Around 700,000 people have fled from Syria to Jordan in the past 10 years. Their economic situation is often very difficult, and the aid they receive from international organizations such as UNHCR or WFP is mostly not enough for a life in dignity. Therefore, Syrian refugees in Jordan often work as day laborers or run their own small, often informal businesses.
Before digital financial services were introduced in Jordan, it was a major challenge for refugees to manage their low income efficiently. To receive money or pay for electricity and gas bills, refugees often had to set aside an entire day, travel long distances, and stand in line for many hours. They lacked this time to work. The money had to be kept in cash at home, where it could be stolen, or burned. Also, saving cash until the end of the month is often more difficult when it is immediately available.
Since 2015, the German Federal Ministry for Economic Development and Cooperation has been funding a joint project between GIZ and the Central Bank of Jordan as part of the special initiative ‘Refugees’. The project works towards establishing digital financial services in the market and make them also available to refugees. This is not something that can be taken for granted. In many countries around the world, refugees are excluded from the formal financial system: the fear of terrorist financing is too great and the profit prospects for banks are too small. However, today, 8 years later, 98% of households in refugee camps and 60% outside refugee camps receive digital financial support from UNHCR and WFP via electronic wallets (e-wallet).
In the video, Eman Alnajar and Wael Alhemsi explain how their lives have improved by using the e-wallet. They receive aid payments and salaries through the e-wallet and don’t lose a valuable day of work standing in line. They don’t have to pay extra money for transportation and their money is kept safe. This is especially important in refugee contexts, where several families often share a home.
In 2023 45% of the 2 million e-Wallet users in Jordan are women. For women in particular, the e-wallet also offers new opportunities for self-employment. Hana Hawari runs a small sewing shop from home.
“With the mobile wallet, I can receive my payments and pay bills easily and quickly. I save a lot of time and avoid awkward conversations about money with strangers – I feel more independent,” she says of the mobile wallet.

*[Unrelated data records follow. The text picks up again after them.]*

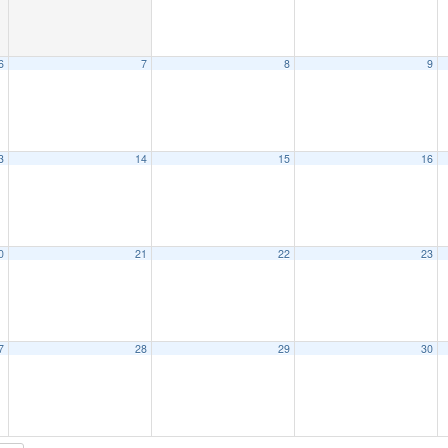
6
7
8
9
3
14
15
16
0
21
22
23
7
28
29
30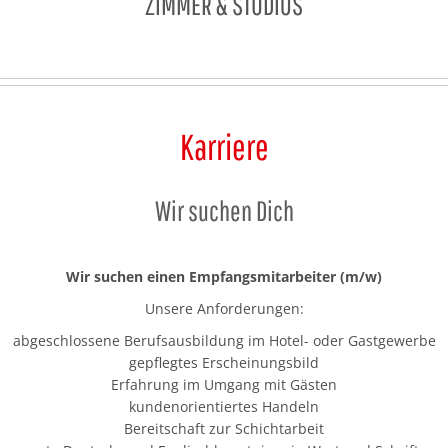
ZIMMER & STUDIOS
Karriere
Wir suchen Dich
Wir suchen einen Empfangsmitarbeiter (m/w)
Unsere Anforderungen:
abgeschlossene Berufsausbildung im Hotel- oder Gastgewerbe
gepflegtes Erscheinungsbild
Erfahrung im Umgang mit Gästen
kundenorientiertes Handeln
Bereitschaft zur Schichtarbeit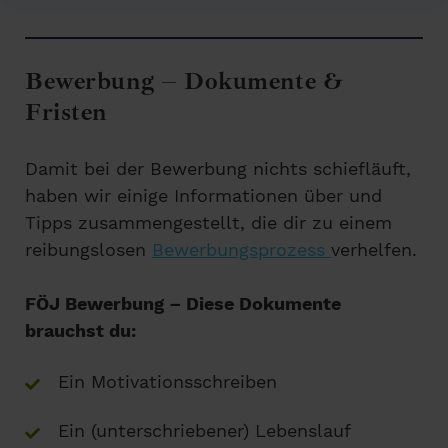
Bewerbung – Dokumente &
Fristen
Damit bei der Bewerbung nichts schiefläuft,
haben wir einige Informationen über und
Tipps zusammengestellt, die dir zu einem
reibungslosen
Bewerbungsprozess
verhelfen.
FÖJ Bewerbung – Diese Dokumente
brauchst du:
Ein Motivationsschreiben
Ein (unterschriebener) Lebenslauf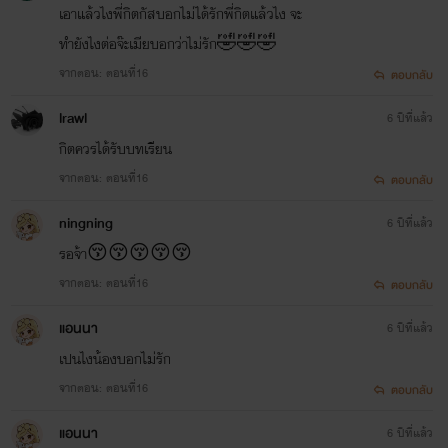
เอาแล้วไงพี่กิตกัสบอกไม่ได้รักพี่กิตแล้วไง จะ
ทำยังไงต่อจ๊ะเมียบอกว่าไม่รัก🤣🤣🤣
จากตอน: ตอนที่16
ตอบกลับ
lrawl
6 ปีที่แล้ว
กิตควรได้รับบทเรียน
จากตอน: ตอนที่16
ตอบกลับ
ningning
6 ปีที่แล้ว
รอจ้า😚😚😚😚😚
จากตอน: ตอนที่16
ตอบกลับ
แอนนา
6 ปีที่แล้ว
เปนไงน้องบอกไม่รัก
จากตอน: ตอนที่16
ตอบกลับ
แอนนา
6 ปีที่แล้ว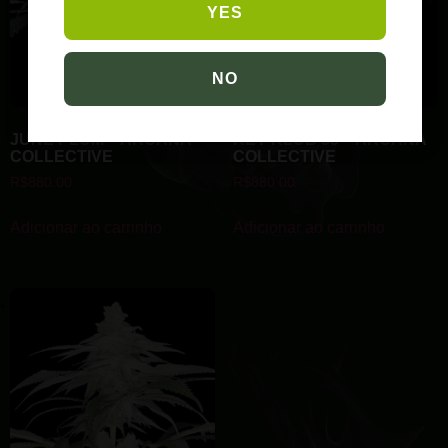
YES
NO
JUNE PLUM – ARCANA
KEY KLUB 33 – ARCANA
COLLECTIVE
COLLECTIVE
R$
880.00
R$
880.00
Adicionar ao carrinho
Adicionar ao carrinho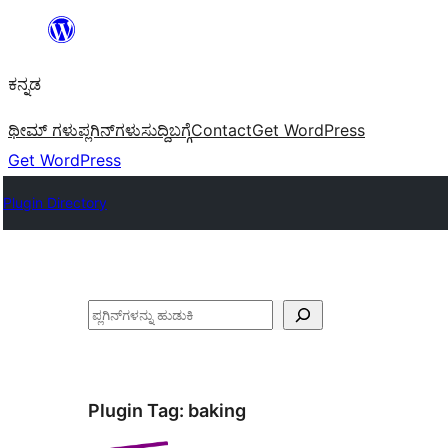
ವಿಷಯಕ್ಕೆ
ತೆರಳಿ
ಕನ್ನಡ
ಥೀಮ್ ಗಳು
ಪ್ಲಗಿನ್‌ಗಳು
ಸುದ್ದಿ
ಬಗ್ಗೆ
Contact
Get WordPress
Get WordPress
Plugin Directory
ಹುಡುಕು
Plugin Tag:
baking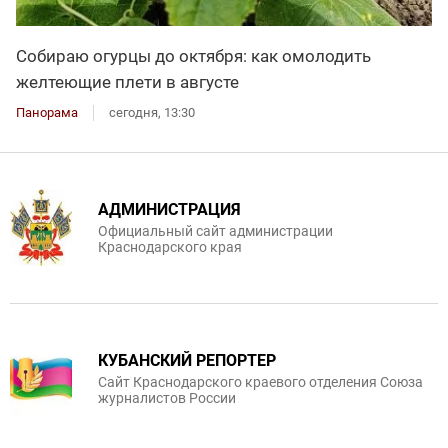
Собираю огурцы до октября: как омолодить
желтеющие плети в августе
Панорама
сегодня, 13:30
АДМИНИСТРАЦИЯ
Официальный сайт администрации
Краснодарского края
КУБАНСКИЙ РЕПОРТЕР
Сайт Краснодарского краевого отделения Союза
журналистов России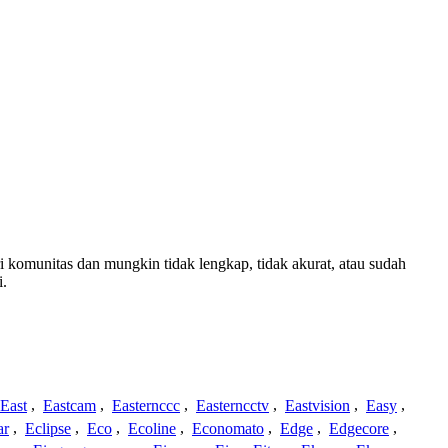
ri komunitas dan mungkin tidak lengkap, tidak akurat, atau sudah
i.
East
,
Eastcam
,
Easternccc
,
Easterncctv
,
Eastvision
,
Easy
,
ar
,
Eclipse
,
Eco
,
Ecoline
,
Economato
,
Edge
,
Edgecore
,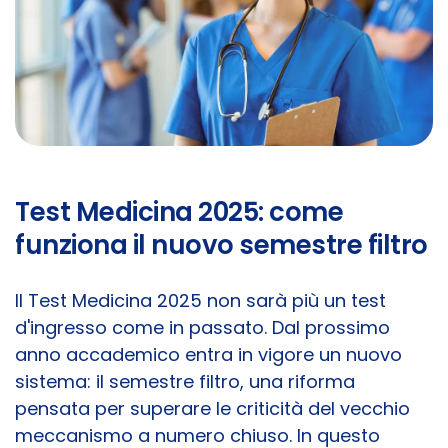
Test Medicina 2025: come
funziona il nuovo semestre filtro
Il Test Medicina 2025 non sarà più un test
d'ingresso come in passato. Dal prossimo
anno accademico entra in vigore un nuovo
sistema: il semestre filtro, una riforma
pensata per superare le criticità del vecchio
meccanismo a numero chiuso. In questo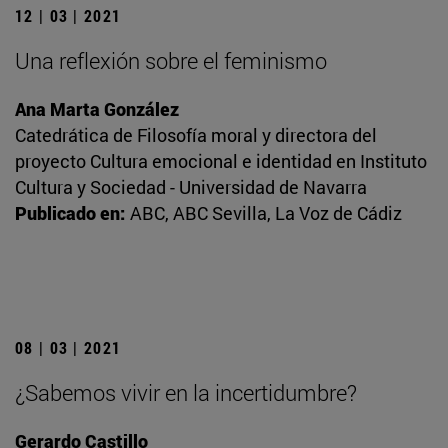
12 | 03 | 2021
Una reflexión sobre el feminismo
Ana Marta González
Catedrática de Filosofía moral y directora del
proyecto Cultura emocional e identidad en Instituto
Cultura y Sociedad - Universidad de Navarra
Publicado en:
ABC, ABC Sevilla, La Voz de Cádiz
08 | 03 | 2021
¿Sabemos vivir en la incertidumbre?
Gerardo Castillo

A success factor of the project has been the cooperation with UN organizations such as UNHCR, WFP and UNICEF, which provide most of the aid to refugees. These organizations have recognized that e-wallets have distinct advantages over checks, prepaid cards, cash disbursement, or direct distribution of aid – only mobile wallets or bank accounts allow users to access their money at any time, save it, transfer it, and pay with it. At the same time, using e-wallets also increases the efficiency of aid organizations and contributes to greater transparency.
Another key factor is the political will of the Central Bank of Jordan. In 2016, it made a public commitment to providing access to the formal financial system for refugees in Jordan. Since then, financial sector regulation has been constantly evol ‘ved and the financial sector has been encouraged to invest in areas where many refugees live.